The most reliable way to improve engagement rate is to make content that earns it — which is less tautological than it sounds. ER drops when the content no longer matches what the existing audience came for. Before trying tactics, look at your top 10 posts by ER over the last 90 days and your bottom 10. The pattern between those two groups usually tells you more than any general advice.

On the practical side: carousels tend to generate more comments than single images because they invite completion and reaction. Questions in captions generate obvious comment spikes, but they have to be genuine questions — "what do you think?" tacked onto unrelated content doesn't work. Responding to every comment in the first hour after posting is one of the cleaner, research-supported ways to signal to the algorithm that your post is driving conversation.

What doesn't work: engagement pods (coordinated like-swapping rings), follow/unfollow cycles, or any tactic that inflates follower count without improving content relevance. These either degrade ER directly (more low-quality followers, lower rate) or are detectable by platforms and result in reduced distribution. Buying followers is the most direct way to hurt your own ER — inactive accounts in the denominator lower the rate immediately and permanently until they're purged. Tracking follower growth over time helps distinguish genuine audience expansion from inflated counts.

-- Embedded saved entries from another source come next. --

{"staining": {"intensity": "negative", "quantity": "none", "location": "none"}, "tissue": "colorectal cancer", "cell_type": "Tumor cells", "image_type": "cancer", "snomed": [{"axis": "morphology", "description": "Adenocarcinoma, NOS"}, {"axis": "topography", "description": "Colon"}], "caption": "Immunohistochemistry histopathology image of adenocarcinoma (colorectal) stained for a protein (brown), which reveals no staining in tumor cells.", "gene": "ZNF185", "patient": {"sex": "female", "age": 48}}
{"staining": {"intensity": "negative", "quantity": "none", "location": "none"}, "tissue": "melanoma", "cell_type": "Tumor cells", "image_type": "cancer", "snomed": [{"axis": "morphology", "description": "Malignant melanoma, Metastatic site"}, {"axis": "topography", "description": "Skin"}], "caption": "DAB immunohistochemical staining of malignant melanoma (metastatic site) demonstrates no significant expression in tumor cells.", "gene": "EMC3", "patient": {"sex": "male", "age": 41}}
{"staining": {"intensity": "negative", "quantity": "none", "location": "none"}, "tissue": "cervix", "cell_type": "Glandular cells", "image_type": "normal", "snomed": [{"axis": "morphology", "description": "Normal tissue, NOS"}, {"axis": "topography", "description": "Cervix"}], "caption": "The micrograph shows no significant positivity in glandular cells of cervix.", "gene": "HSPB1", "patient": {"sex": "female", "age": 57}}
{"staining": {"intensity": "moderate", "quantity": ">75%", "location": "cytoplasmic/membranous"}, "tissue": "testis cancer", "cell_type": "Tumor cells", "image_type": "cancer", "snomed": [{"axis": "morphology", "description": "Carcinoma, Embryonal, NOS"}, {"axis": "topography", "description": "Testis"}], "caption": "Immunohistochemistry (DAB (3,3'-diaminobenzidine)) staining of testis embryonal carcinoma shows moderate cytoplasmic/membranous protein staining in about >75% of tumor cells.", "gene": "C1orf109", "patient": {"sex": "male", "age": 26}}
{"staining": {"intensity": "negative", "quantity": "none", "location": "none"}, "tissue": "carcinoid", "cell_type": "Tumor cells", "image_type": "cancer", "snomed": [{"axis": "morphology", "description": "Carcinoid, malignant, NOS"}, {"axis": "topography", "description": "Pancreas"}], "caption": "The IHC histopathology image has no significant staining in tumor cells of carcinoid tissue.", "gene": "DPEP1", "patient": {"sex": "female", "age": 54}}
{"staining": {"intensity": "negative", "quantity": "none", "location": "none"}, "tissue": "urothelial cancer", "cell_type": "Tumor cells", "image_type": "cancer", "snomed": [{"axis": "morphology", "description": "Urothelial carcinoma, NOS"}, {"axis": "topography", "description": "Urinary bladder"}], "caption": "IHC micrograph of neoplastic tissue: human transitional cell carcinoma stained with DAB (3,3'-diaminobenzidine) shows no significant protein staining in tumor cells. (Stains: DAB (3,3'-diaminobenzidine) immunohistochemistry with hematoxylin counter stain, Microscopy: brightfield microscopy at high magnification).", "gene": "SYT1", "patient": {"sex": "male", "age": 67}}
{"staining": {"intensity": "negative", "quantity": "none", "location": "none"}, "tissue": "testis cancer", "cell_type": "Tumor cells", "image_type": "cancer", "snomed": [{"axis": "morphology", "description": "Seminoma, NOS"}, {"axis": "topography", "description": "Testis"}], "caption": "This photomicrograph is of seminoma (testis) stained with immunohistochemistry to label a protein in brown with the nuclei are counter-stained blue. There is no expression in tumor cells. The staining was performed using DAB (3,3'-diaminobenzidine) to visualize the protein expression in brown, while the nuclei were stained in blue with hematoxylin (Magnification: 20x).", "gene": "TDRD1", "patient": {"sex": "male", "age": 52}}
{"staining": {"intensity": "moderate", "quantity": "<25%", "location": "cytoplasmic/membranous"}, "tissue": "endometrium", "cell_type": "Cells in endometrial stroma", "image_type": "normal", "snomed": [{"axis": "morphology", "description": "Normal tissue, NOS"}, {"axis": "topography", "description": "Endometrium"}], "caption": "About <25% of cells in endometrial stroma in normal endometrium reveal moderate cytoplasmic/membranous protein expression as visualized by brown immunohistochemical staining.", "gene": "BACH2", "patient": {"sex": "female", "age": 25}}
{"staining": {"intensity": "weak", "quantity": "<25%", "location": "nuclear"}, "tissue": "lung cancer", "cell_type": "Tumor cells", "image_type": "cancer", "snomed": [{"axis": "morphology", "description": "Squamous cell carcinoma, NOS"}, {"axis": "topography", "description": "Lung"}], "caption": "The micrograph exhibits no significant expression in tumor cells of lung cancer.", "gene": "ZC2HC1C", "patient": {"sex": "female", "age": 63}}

A realistic improvement timeline: if you make a genuine content shift — changing format, narrowing topic, improving production quality — you should see a measurable ER change within 30–60 days of consistent posting. Faster changes are usually a sign of an outlier post, not a sustainable shift.

Frequently asked

Quick answers

What's the average engagement rate on Instagram?
It depends heavily on account size, so a single 'average' is misleading. For nano accounts under 10K followers, an average ER in the 3–5% range is realistic. For accounts in the 100K–1M range, 1–2% is more typical. The number that matters is whether your ER is above or below what similar accounts in your niche are earning.
Is my engagement rate good for my follower size?
Use the size brackets in this guide as a rough benchmark. If you're a 15K account posting consistently and landing above 3%, that's healthy. If you're well below the floor for your tier, the first questions to ask are whether your content mix has drifted from what built your audience, and whether there's a follower quality issue from past growth tactics.
How do I calculate engagement rate?
The standard formula is (likes + comments) ÷ follower count × 100. Some variants add saves or shares to the numerator — those versions tend to tell a more complete story of content value, but they're less comparable across tools since most publicly-accessible data doesn't include saves. For benchmarking purposes, stick to the likes + comments version for apples-to-apples comparisons.
Why is my engagement rate dropping even though my followers are growing?
This is the normal, expected behavior — not a sign something is broken. As your follower count grows, a fixed pool of engaged fans becomes a smaller share of the total. If 500 people reliably engage with your posts and you had 10K followers, that's 5%. After growing to 25K followers, the same 500 engaged people is only 2%. The absolute engagement may be holding fine while the rate falls.
Does buying followers help my engagement rate?
No — it makes it worse. Bought followers are inactive accounts, so they inflate your denominator without adding any likes or comments. A 10K account with 3K bought followers has the same engagement numbers as before but now shows a lower ER. It also damages the credibility signal ER is supposed to provide to brands, collaborators, and the algorithm.